Kirkcaldy Potteries were once the creative hub of a famous local industry, which exported its wares all over the country and overseas.
Wemyss pottery cats are sought-after still collectors’ items.
Tonight (Thursday) at 7.30pm Daniel Farrell, from the University of St. Andrews, will give an illustrated talk and display about some pieces of the pottery in Kirkcaldy Old Kirk as one of Kirkcaldy Civic Society’s series of winter talks.
Daniel’s specialism is in the Links Pottery, or Methvens as it is commonly known, but he will talk about all the Kirkcaldy potteries.
The Links Pottery at Linktown had various owners.
It originated in 1714 as a brick works and was owned by William the father of the celebrated 18th century architects Robert and James Adam.
In 1773 the company was bought by its manager, David Methven, with various members of his family taking charge over the following years.

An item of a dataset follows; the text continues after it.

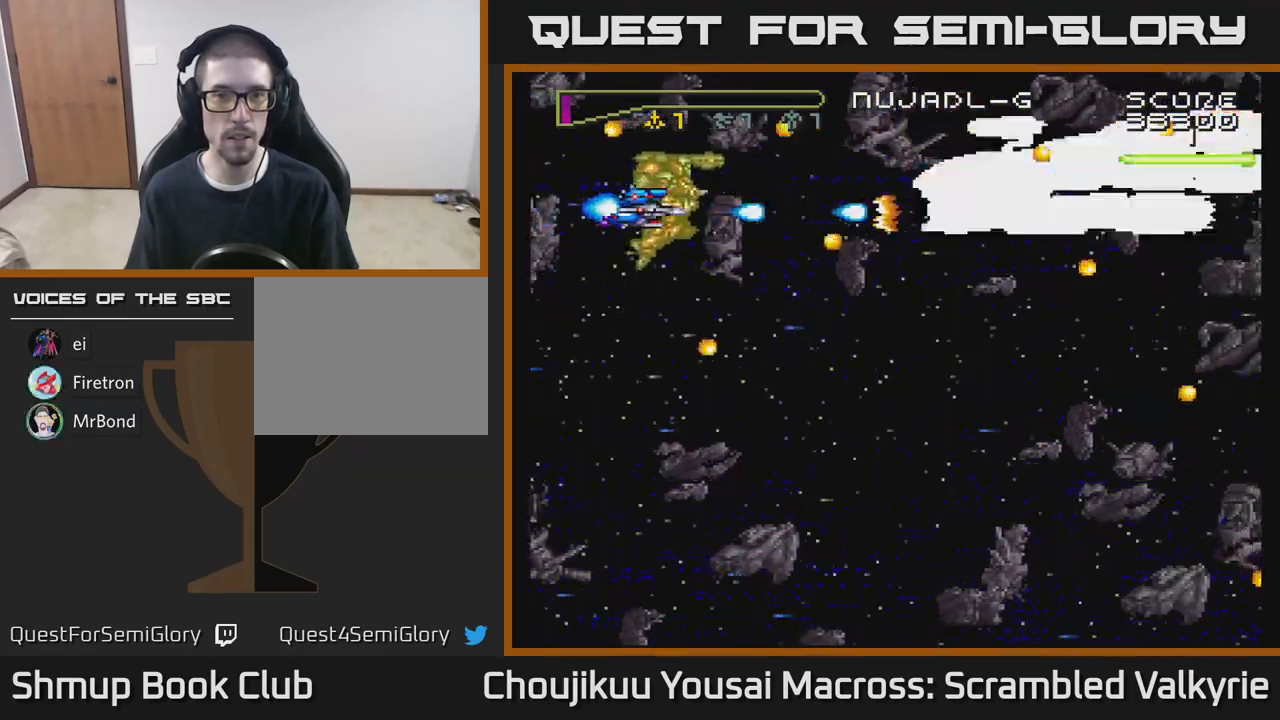
{"buttons": ["A", "DPAD_DOWN", "DPAD_LEFT"], "events": [[167, "DPAD_LEFT", "down"], [350, "DPAD_DOWN", "down"]]}
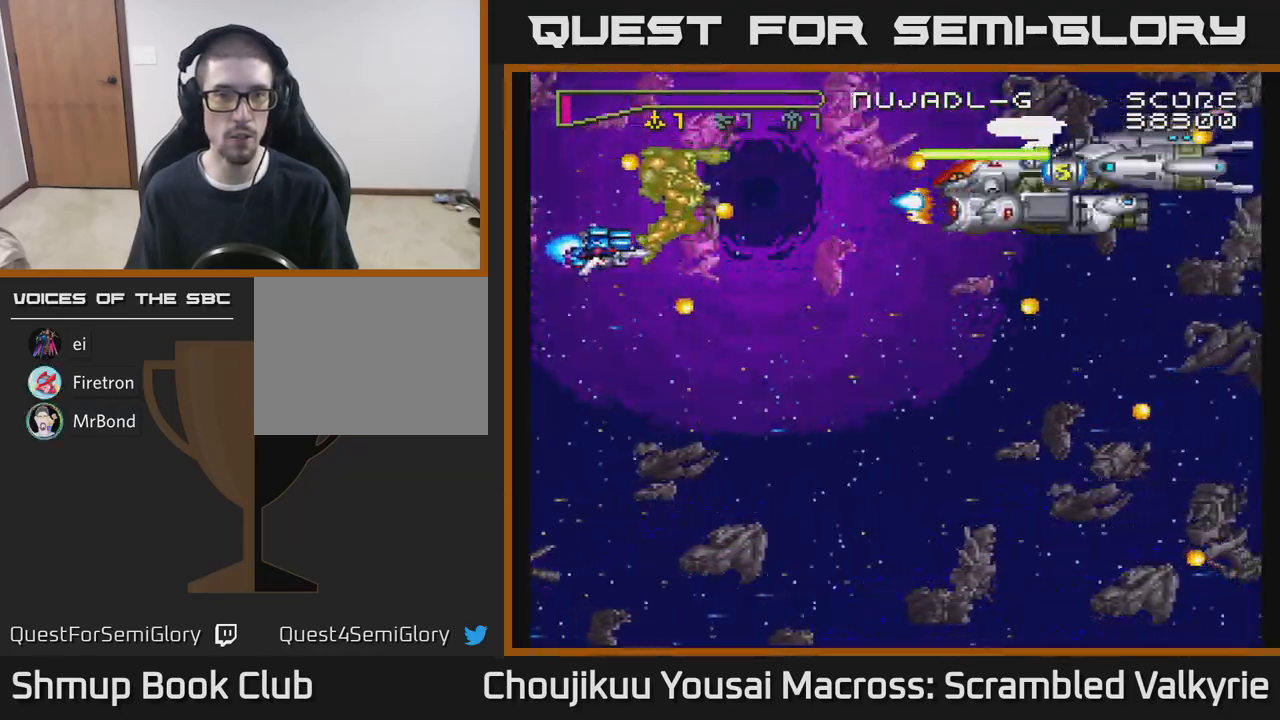
{"buttons": ["A", "DPAD_DOWN"], "events": [[350, "DPAD_LEFT", "up"]]}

In 1892 the pottery was bought by an ex-employee, A R Young who had become a partner 20 years earlier.
The company tended to copy successful ranges of other manufacturers and achieved very high output, much of which went for export. Creamware was produced from the mid-nineteenth century, and was usually printed or painted.
Several brand names were used including Airlie Ware, Auld Heather Ware and Abbotsford Ware.